Our only debts are mortgages:
$26,500 at 5.5% on an investment property (worth about $75,000, positive cash flow)
$120,600 at 4.375% on an investment property (worth about $165,000, positive cash flow)
$218,000 at 4.25% on our personal residence (worth about $350,000...will be sold prior to retiring)
We have been making extra payments on these, especially the one at 5.5%, but I am thinking we should stop doing that and build up some money. It just seems like it won't be working very hard, though, if we put it in bank savings accounts and CDs that earn practically nothing.

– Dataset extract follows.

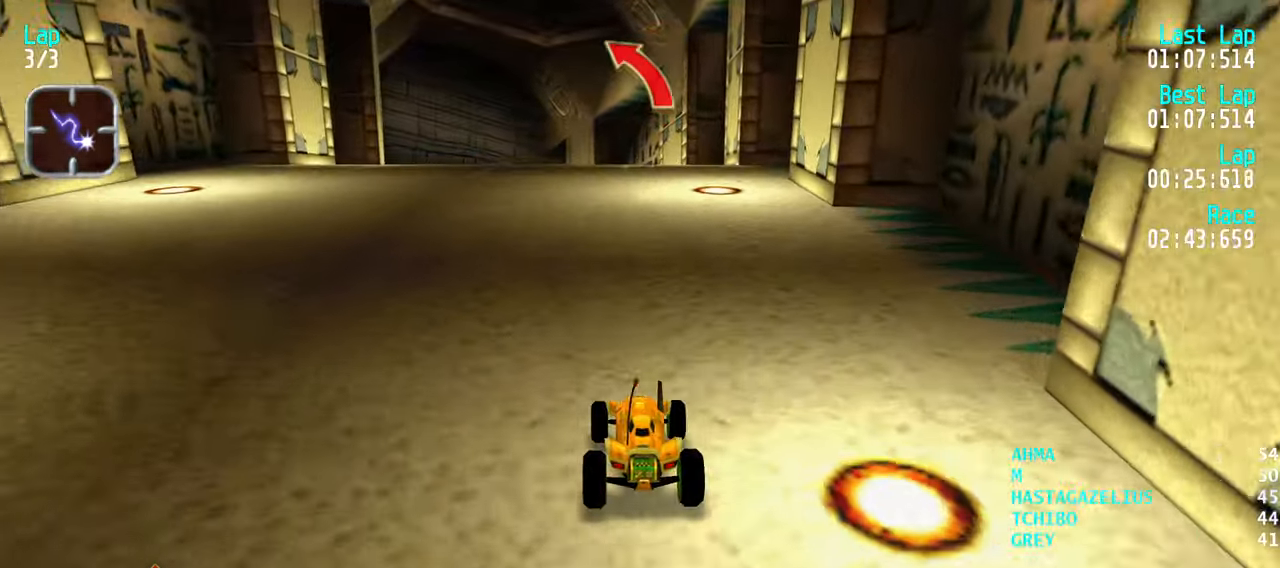
{"keys": ["left", "up"], "events": [[117, "left", "down"], [167, "left", "up"], [500, "left", "down"]]}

We have $28,XXX in the TSP, which I believe can't be accessed until he's 59.5, which is 3.5 years after he starts receiving his pension, so it won't help him retire early. We also have ~ $20,000 in the bank, which is a lot for an emergency fund, but he works contract positions that are always threatening to end, so we need to have a cushion. He is also 90% disabled according to the VA and receives a large monthly compensation payment (~ $1,800) that will always contribute to our cash flow. Once the pension kicks in, our expenses will be completely covered by the VA compensation, rental income, and the pension. When Social Security starts later, that should just be extra. So what we are saving for now is enough for him to stop working before he reaches 56 and starts collecting the pension (he is almost 49 now). Even if we can only save enough for him to retire one year early...hey, that's a year!